Sometimes the pen used to sign a document in DC has something to it. I'm not certain of the history of the pen used by Pelosi yesterday to sign the "Surrender to al Qaeda Bill", but I did catch an interesting fact about the pen Bush used to veto the bill.

The pen was given to Bush by Robert Derga. Robert spoke to the President at the white house two weeks ago. He asked Bush to promise to use this pen for the veto, and yesterday, called Bush to remind him to use the pen.

Robert Derga is the father of Cpl. Dustin Derga. The 24-year-old Dustin Derga served with Lima Company, 3rd Battalion 25th Marines from Columbus, Ohio. He was killed in Iraq May 8, 2005 by an armor-piercing round.

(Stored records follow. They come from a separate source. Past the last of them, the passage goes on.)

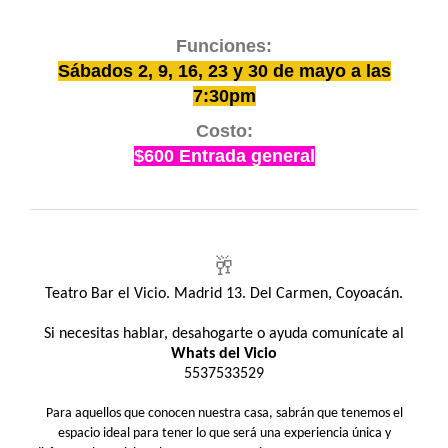
Funciones:
Sábados 2, 9, 16, 23 y 30 de mayo a las
7:30pm
Costo:
$600 Entrada general
🥂
Teatro Bar el Vicio. Madrid 13. Del Carmen, Coyoacán.
Si necesitas hablar, desahogarte o ayuda comunícate al
Whats del Vicio
5537533529
Para aquellos que conocen nuestra casa, sabrán que tenemos el
espacio ideal para tener lo que será una experiencia única y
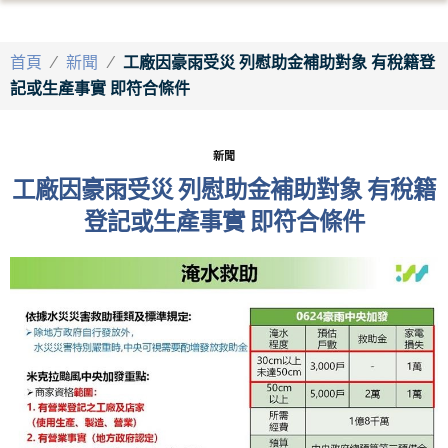
首頁
/
新聞
/
工廠因豪雨受災 列慰助金補助對象 有稅籍登
記或生產事實 即符合條件
新聞
工廠因豪雨受災 列慰助金補助對象 有稅籍
登記或生產事實 即符合條件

Dustin was a reservist who before deployment served as a volunteer fireman while going to school for paramedic and fire science. He was killed during Operation Matador, a large scale operation on the Syrian border where insurgents from other countries were entering Iraq. No one knew that the town of Ubaydi had been overrun by insurgents. Since the town was full of civilians, they could not bomb the town and had to conduct house-to-house searches. They found no one until the last house. The door was reinforced which made it impossible to enter. Suddenly, armor piercing bullets ripped through the walls of the house. He was evacuated and died on the surgeon's table.

March 24th, 2006 Robert Derga had this to say, "The battle is not over. It's a war on terrorism. The terrorists are still there. If we don't stay, they will be back again. They're not going to give up. We shouldn't either." Robert gave these words alongside 20 Ohio military families who have lost relatives in the war on terrorism while they announced the formation of Ohio Families United, a group that works to publicize progress in Iraq and support the troops. The group is a chapter of the national group Families United for Our Troops, which connects military families, including Gold and Blue Star members, and veterans.

“He always had a great smile on his face. All the guys in Dustin’s unit said he was always making them laugh. He wasn’t the most ‘squared away’ Marine, but he had a passion for the Corps and was proud to be a Marine. Dustin really respected his brothers in the unit and he tried to have a good time with his comrades even under the worst of conditions.”

This is how you veto a bill of surrender.